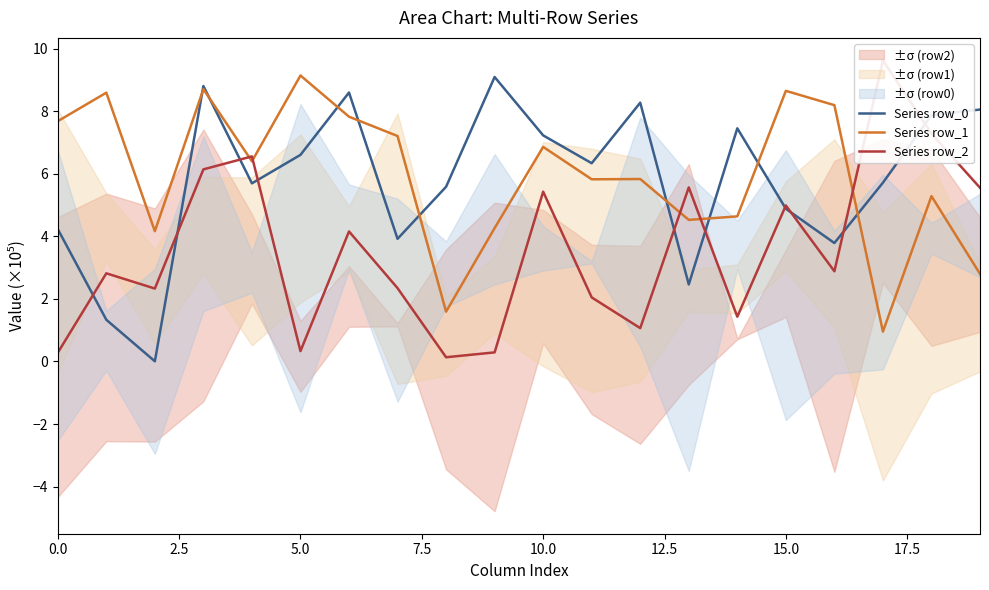

Which series has the largest range (max minus min)?

Series row_2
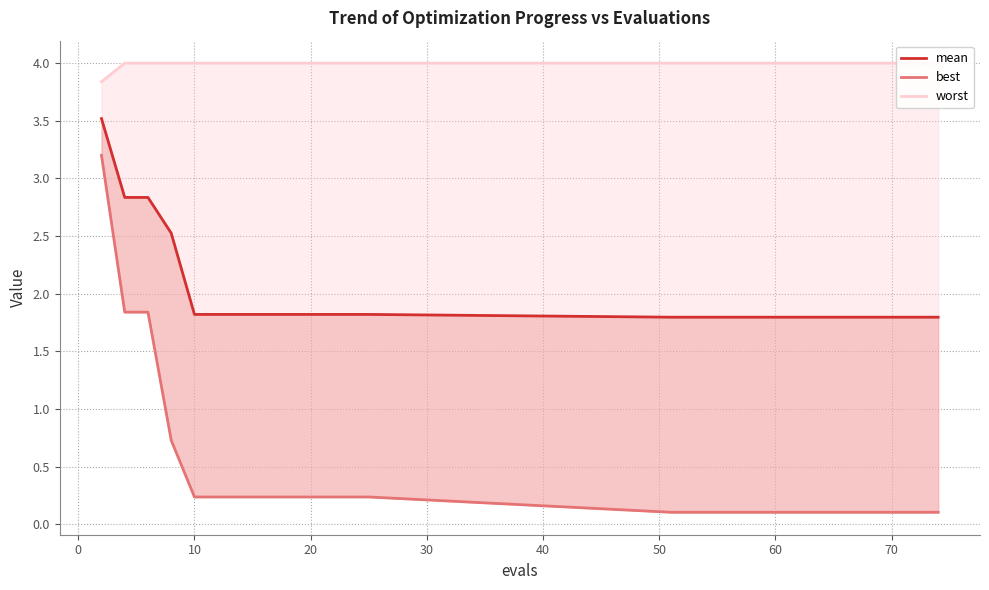

True or false: worst has a value of 1.1 at −10.

False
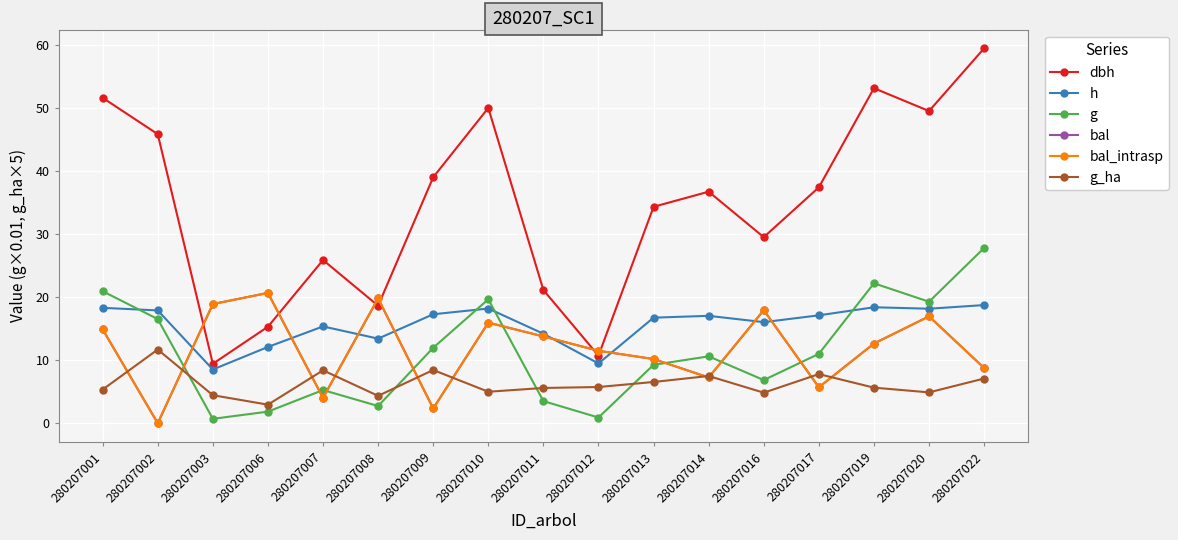

Does the chart have visible grid lines?

Yes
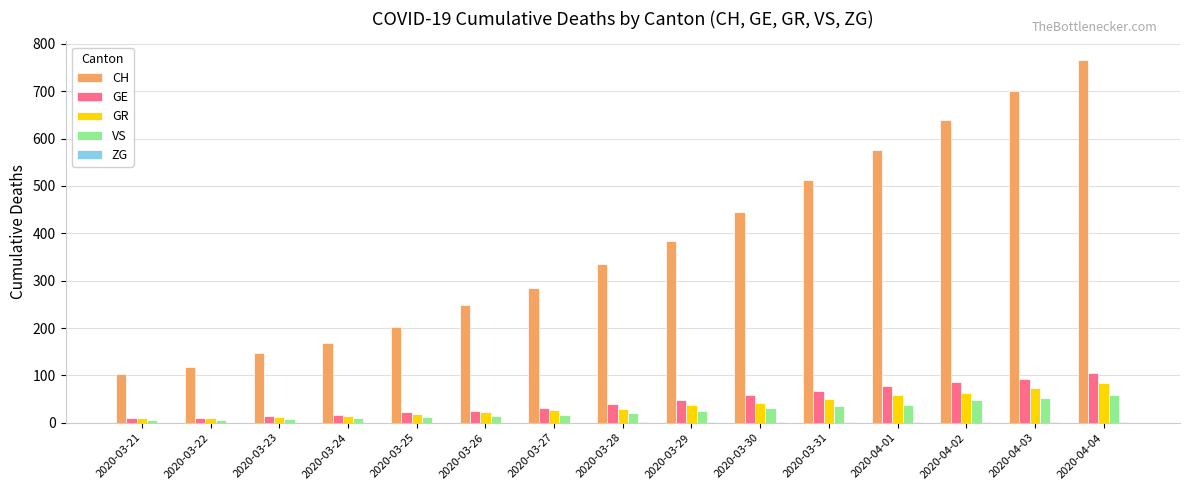

What is the spread (max minus min) of values at 2020-03-29?

383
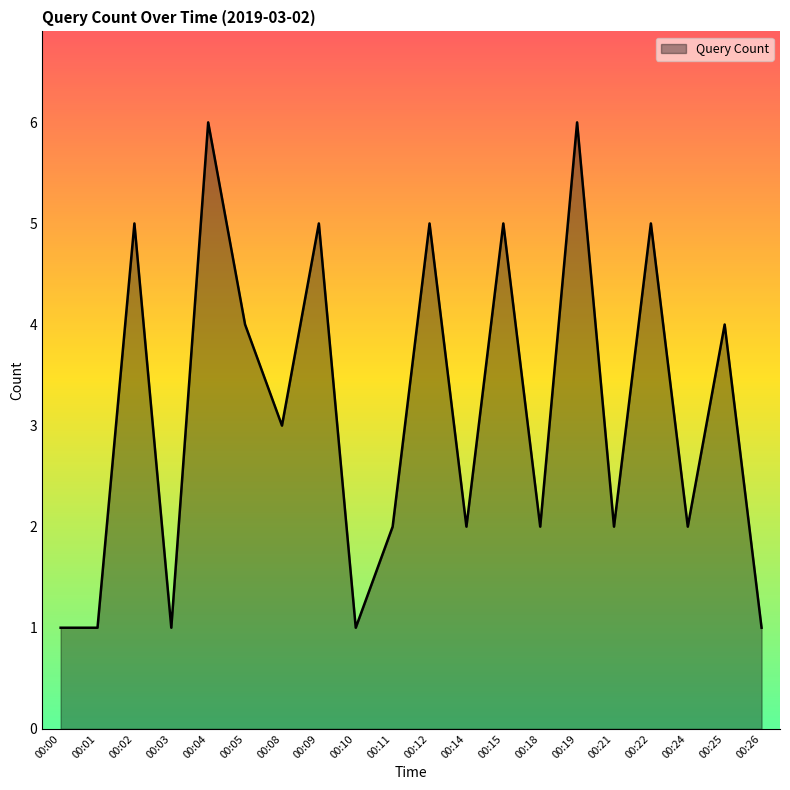

What is the difference between the maximum and minimum values?

5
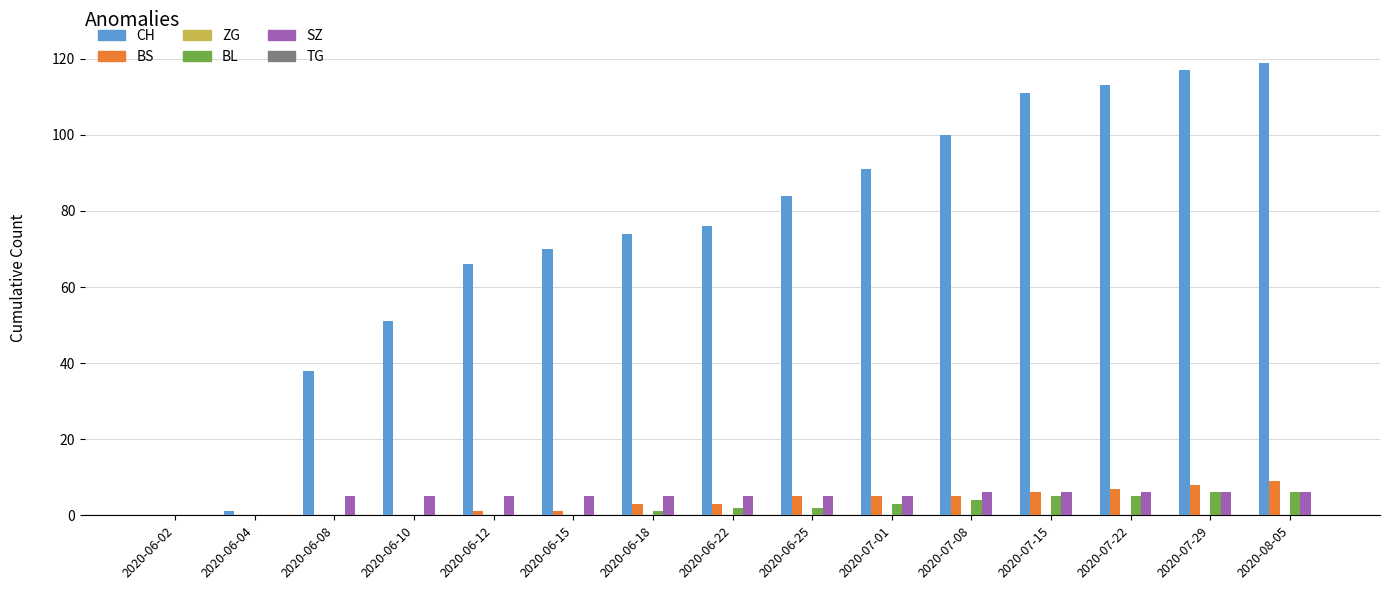

Is it true that ZG equals 0 at 2020-06-04?

True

########

## Instructions for the task:
Copy the records exactly, starting at the line that contains "Does the chart have visible grid lines?" and continuing through the last line of the records. Leave the pictures out of the copy.

## Answer space:
Does the chart have visible grid lines?

Yes

What is the spread (max minus min) of values at 2020-03-29?

383

What is the difference between the maximum and minimum values?

5

Is it true that ZG equals 0 at 2020-06-04?

True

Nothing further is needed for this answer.